Rewrite the text of every record below as a numbered list with one line per item, and leave out any blank lines.

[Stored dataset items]
/---

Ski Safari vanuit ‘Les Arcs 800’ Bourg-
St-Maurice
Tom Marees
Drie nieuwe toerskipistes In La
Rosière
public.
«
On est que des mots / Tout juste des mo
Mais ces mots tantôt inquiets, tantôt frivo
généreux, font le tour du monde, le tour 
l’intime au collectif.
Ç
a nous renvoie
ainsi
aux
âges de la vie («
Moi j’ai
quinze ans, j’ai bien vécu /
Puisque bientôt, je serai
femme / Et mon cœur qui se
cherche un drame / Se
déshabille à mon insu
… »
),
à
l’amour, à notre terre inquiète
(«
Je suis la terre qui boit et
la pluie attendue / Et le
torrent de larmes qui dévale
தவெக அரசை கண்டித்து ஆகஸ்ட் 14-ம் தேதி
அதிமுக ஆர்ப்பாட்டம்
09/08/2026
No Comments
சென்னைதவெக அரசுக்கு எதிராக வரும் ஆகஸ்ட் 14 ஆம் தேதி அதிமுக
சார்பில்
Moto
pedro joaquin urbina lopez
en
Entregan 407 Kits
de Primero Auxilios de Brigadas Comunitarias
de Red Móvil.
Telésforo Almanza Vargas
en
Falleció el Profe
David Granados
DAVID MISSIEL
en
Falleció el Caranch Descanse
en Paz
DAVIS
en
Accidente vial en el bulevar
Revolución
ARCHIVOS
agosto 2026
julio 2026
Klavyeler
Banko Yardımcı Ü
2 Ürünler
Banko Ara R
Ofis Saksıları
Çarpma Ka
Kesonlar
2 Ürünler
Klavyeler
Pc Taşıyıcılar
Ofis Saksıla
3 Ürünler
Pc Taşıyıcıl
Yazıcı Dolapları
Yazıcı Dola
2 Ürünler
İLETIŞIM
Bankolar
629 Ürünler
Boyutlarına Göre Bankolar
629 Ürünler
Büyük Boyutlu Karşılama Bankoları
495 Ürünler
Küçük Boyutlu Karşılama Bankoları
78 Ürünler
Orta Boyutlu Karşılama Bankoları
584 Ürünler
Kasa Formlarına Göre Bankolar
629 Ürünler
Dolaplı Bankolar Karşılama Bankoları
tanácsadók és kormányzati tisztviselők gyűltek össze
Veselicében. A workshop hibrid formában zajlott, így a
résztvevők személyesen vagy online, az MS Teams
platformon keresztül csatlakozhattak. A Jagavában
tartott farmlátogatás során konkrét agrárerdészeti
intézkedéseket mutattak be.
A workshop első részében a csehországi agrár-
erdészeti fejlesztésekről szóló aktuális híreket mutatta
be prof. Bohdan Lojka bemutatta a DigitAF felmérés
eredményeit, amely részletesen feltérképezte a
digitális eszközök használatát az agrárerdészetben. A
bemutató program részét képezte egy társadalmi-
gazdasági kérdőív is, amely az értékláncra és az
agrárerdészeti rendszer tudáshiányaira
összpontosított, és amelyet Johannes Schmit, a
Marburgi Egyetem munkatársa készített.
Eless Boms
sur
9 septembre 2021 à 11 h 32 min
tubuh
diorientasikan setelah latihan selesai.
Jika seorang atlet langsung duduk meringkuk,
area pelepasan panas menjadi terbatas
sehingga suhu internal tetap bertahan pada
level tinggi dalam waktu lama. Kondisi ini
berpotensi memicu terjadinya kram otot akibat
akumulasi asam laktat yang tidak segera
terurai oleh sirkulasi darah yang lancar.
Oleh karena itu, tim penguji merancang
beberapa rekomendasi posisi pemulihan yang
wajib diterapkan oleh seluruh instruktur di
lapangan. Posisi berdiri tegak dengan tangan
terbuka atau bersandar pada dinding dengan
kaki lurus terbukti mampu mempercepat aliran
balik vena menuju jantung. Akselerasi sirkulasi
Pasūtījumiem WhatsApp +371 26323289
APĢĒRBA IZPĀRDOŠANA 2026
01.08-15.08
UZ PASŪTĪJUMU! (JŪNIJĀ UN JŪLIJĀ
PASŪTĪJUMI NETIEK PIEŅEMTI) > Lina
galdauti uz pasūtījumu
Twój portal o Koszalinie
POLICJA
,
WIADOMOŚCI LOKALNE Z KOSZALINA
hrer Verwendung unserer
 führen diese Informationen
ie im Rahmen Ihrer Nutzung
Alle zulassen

\---

▸ **ANSWER**:
1. Ski Safari vanuit ‘Les Arcs 800’ Bourg-
2. St-Maurice
3. Tom Marees
4. Drie nieuwe toerskipistes In La
5. Rosière
6. public.
7. «
8. On est que des mots / Tout juste des mo
9. Mais ces mots tantôt inquiets, tantôt frivo
10. généreux, font le tour du monde, le tour 
11. l’intime au collectif.
12. Ç
13. a nous renvoie
14. ainsi
15. aux
16. âges de la vie («
17. Moi j’ai
18. quinze ans, j’ai bien vécu /
19. Puisque bientôt, je serai
20. femme / Et mon cœur qui se
21. cherche un drame / Se
22. déshabille à mon insu
23. … »
24. ),
25. à
26. l’amour, à notre terre inquiète
27. («
28. Je suis la terre qui boit et
29. la pluie attendue / Et le
30. torrent de larmes qui dévale
31. தவெக அரசை கண்டித்து ஆகஸ்ட் 14-ம் தேதி
32. அதிமுக ஆர்ப்பாட்டம்
33. 09/08/2026
34. No Comments
35. சென்னைதவெக அரசுக்கு எதிராக வரும் ஆகஸ்ட் 14 ஆம் தேதி அதிமுக
36. சார்பில்
37. Moto
38. pedro joaquin urbina lopez
39. en
40. Entregan 407 Kits
41. de Primero Auxilios de Brigadas Comunitarias
42. de Red Móvil.
43. Telésforo Almanza Vargas
44. en
45. Falleció el Profe
46. David Granados
47. DAVID MISSIEL
48. en
49. Falleció el Caranch Descanse
50. en Paz
51. DAVIS
52. en
53. Accidente vial en el bulevar
54. Revolución
55. ARCHIVOS
56. agosto 2026
57. julio 2026
58. Klavyeler
59. Banko Yardımcı Ü
60. 2 Ürünler
61. Banko Ara R
62. Ofis Saksıları
63. Çarpma Ka
64. Kesonlar
65. 2 Ürünler
66. Klavyeler
67. Pc Taşıyıcılar
68. Ofis Saksıla
69. 3 Ürünler
70. Pc Taşıyıcıl
71. Yazıcı Dolapları
72. Yazıcı Dola
73. 2 Ürünler
74. İLETIŞIM
75. Bankolar
76. 629 Ürünler
77. Boyutlarına Göre Bankolar
78. 629 Ürünler
79. Büyük Boyutlu Karşılama Bankoları
80. 495 Ürünler
81. Küçük Boyutlu Karşılama Bankoları
82. 78 Ürünler
83. Orta Boyutlu Karşılama Bankoları
84. 584 Ürünler
85. Kasa Formlarına Göre Bankolar
86. 629 Ürünler
87. Dolaplı Bankolar Karşılama Bankoları
88. tanácsadók és kormányzati tisztviselők gyűltek össze
89. Veselicében. A workshop hibrid formában zajlott, így a
90. résztvevők személyesen vagy online, az MS Teams
91. platformon keresztül csatlakozhattak. A Jagavában
92. tartott farmlátogatás során konkrét agrárerdészeti
93. intézkedéseket mutattak be.
94. A workshop első részében a csehországi agrár-
95. erdészeti fejlesztésekről szóló aktuális híreket mutatta
96. be prof. Bohdan Lojka bemutatta a DigitAF felmérés
97. eredményeit, amely részletesen feltérképezte a
98. digitális eszközök használatát az agrárerdészetben. A
99. bemutató program részét képezte egy társadalmi-
100. gazdasági kérdőív is, amely az értékláncra és az
101. agrárerdészeti rendszer tudáshiányaira
102. összpontosított, és amelyet Johannes Schmit, a
103. Marburgi Egyetem munkatársa készített.
104. Eless Boms
105. sur
106. 9 septembre 2021 à 11 h 32 min
107. tubuh
108. diorientasikan setelah latihan selesai.
109. Jika seorang atlet langsung duduk meringkuk,
110. area pelepasan panas menjadi terbatas
111. sehingga suhu internal tetap bertahan pada
112. level tinggi dalam waktu lama. Kondisi ini
113. berpotensi memicu terjadinya kram otot akibat
114. akumulasi asam laktat yang tidak segera
115. terurai oleh sirkulasi darah yang lancar.
116. Oleh karena itu, tim penguji merancang
117. beberapa rekomendasi posisi pemulihan yang
118. wajib diterapkan oleh seluruh instruktur di
119. lapangan. Posisi berdiri tegak dengan tangan
120. terbuka atau bersandar pada dinding dengan
121. kaki lurus terbukti mampu mempercepat aliran
122. balik vena menuju jantung. Akselerasi sirkulasi
123. Pasūtījumiem WhatsApp +371 26323289
124. APĢĒRBA IZPĀRDOŠANA 2026
125. 01.08-15.08
126. UZ PASŪTĪJUMU! (JŪNIJĀ UN JŪLIJĀ
127. PASŪTĪJUMI NETIEK PIEŅEMTI) > Lina
128. galdauti uz pasūtījumu
129. Twój portal o Koszalinie
130. POLICJA
131. ,
132. WIADOMOŚCI LOKALNE Z KOSZALINA
133. hrer Verwendung unserer
134.  führen diese Informationen
135. ie im Rahmen Ihrer Nutzung
136. Alle zulassen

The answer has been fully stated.